Nous reprenons notre route presque à contre cour mais la suite du parcours est toujours aussi belle, vraiment ce coin est fabuleux, 5 Km plus loin nous débouchons dans une très belle vallée assez encaissée dans le fond de laquelle coule une rivière, de beaux nuages remplissent en partie le ciel et donnent une dimension et une lumière extraordinaire au cadre de notre escapade. Nous somme vraiment ébahis...Nous franchissons quelques gués et bientôt le village apparaît.
Le village est sans charme, nous attirons vite l'attention et un groupe se forme, nous tournons un peu pour trouver une cantine mais en vain. Je tente de téléphoner depuis la poste mais elle n'est équipée que d'une ligne pour l'intérieur du pays et d'une radio. Un mongol est en train de discuter avec sa famille via le poste de radio antédiluvien et lorsque je fais ma demande, le préposé m'apprend que c'est impossible.

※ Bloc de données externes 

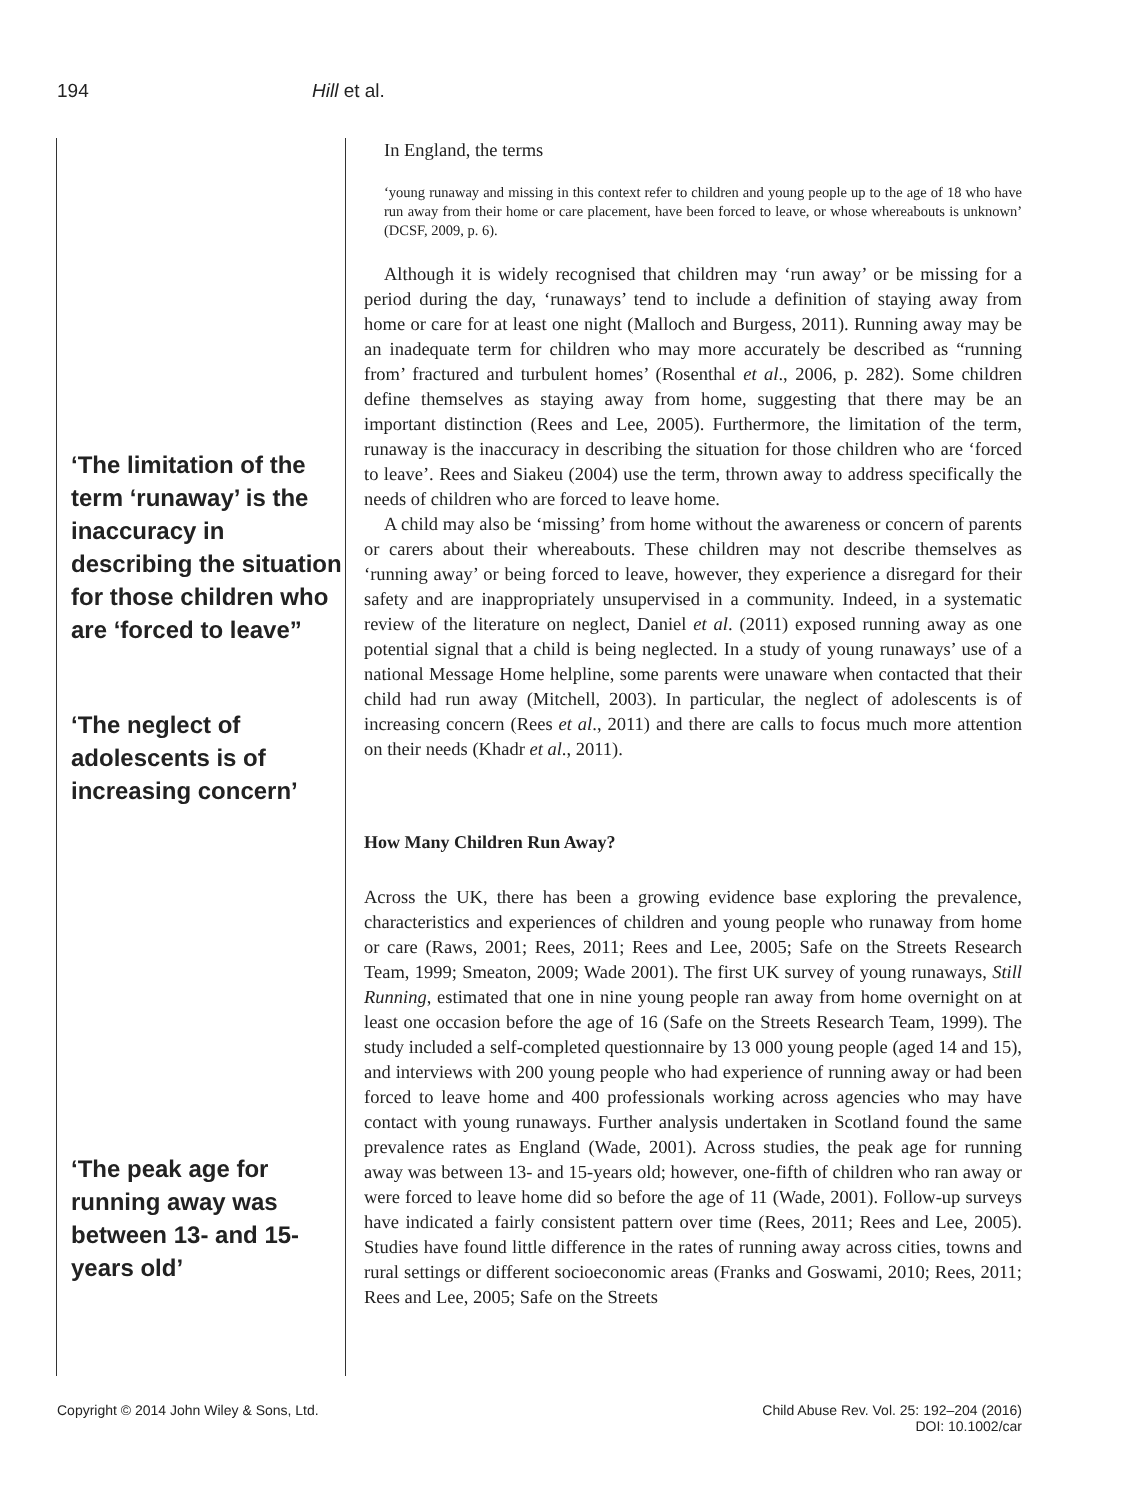194 Hill et al.
‘The limitation of the term ‘runaway’ is the inaccuracy in describing the situation for those children who are ‘forced to leave”
‘The neglect of adolescents is of increasing concern’
‘The peak age for running away was between 13- and 15-years old’
In England, the terms
‘young runaway and missing in this context refer to children and young people up to the age of 18 who have run away from their home or care placement, have been forced to leave, or whose whereabouts is unknown’ (DCSF, 2009, p. 6).
Although it is widely recognised that children may ‘run away’ or be missing for a period during the day, ‘runaways’ tend to include a definition of staying away from home or care for at least one night (Malloch and Burgess, 2011). Running away may be an inadequate term for children who may more accurately be described as “running from’ fractured and turbulent homes’ (Rosenthal et al., 2006, p. 282). Some children define themselves as staying away from home, suggesting that there may be an important distinction (Rees and Lee, 2005). Furthermore, the limitation of the term, runaway is the inaccuracy in describing the situation for those children who are ‘forced to leave’. Rees and Siakeu (2004) use the term, thrown away to address specifically the needs of children who are forced to leave home.
A child may also be ‘missing’ from home without the awareness or concern of parents or carers about their whereabouts. These children may not describe themselves as ‘running away’ or being forced to leave, however, they experience a disregard for their safety and are inappropriately unsupervised in a community. Indeed, in a systematic review of the literature on neglect, Daniel et al. (2011) exposed running away as one potential signal that a child is being neglected. In a study of young runaways’ use of a national Message Home helpline, some parents were unaware when contacted that their child had run away (Mitchell, 2003). In particular, the neglect of adolescents is of increasing concern (Rees et al., 2011) and there are calls to focus much more attention on their needs (Khadr et al., 2011).
How Many Children Run Away?
Across the UK, there has been a growing evidence base exploring the prevalence, characteristics and experiences of children and young people who runaway from home or care (Raws, 2001; Rees, 2011; Rees and Lee, 2005; Safe on the Streets Research Team, 1999; Smeaton, 2009; Wade 2001). The first UK survey of young runaways, Still Running, estimated that one in nine young people ran away from home overnight on at least one occasion before the age of 16 (Safe on the Streets Research Team, 1999). The study included a self-completed questionnaire by 13 000 young people (aged 14 and 15), and interviews with 200 young people who had experience of running away or had been forced to leave home and 400 professionals working across agencies who may have contact with young runaways. Further analysis undertaken in Scotland found the same prevalence rates as England (Wade, 2001). Across studies, the peak age for running away was between 13- and 15-years old; however, one-fifth of children who ran away or were forced to leave home did so before the age of 11 (Wade, 2001). Follow-up surveys have indicated a fairly consistent pattern over time (Rees, 2011; Rees and Lee, 2005). Studies have found little difference in the rates of running away across cities, towns and rural settings or different socioeconomic areas (Franks and Goswami, 2010; Rees, 2011; Rees and Lee, 2005; Safe on the Streets
Copyright © 2014 John Wiley & Sons, Ltd.
Child Abuse Rev. Vol. 25: 192–204 (2016)
DOI: 10.1002/car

Nous regagnons le centre du village, une voiture s'arrête, mais les hommes qui en descendent sont un peu éméchés et il est difficile de déceler leurs véritables intentions. Nous décidons de trouver une place à l'extérieur du bled. Nous passons à côté d'un ancien pont complètement détruit, vestige de l'implantation des Russes.
Nous plantons au milieu d'un troupeau de yacks 2 Km plus loin. Repas dans un paysage superbe, au coin du feu. Calme, beau, paisible, C'est géant la Mongolie.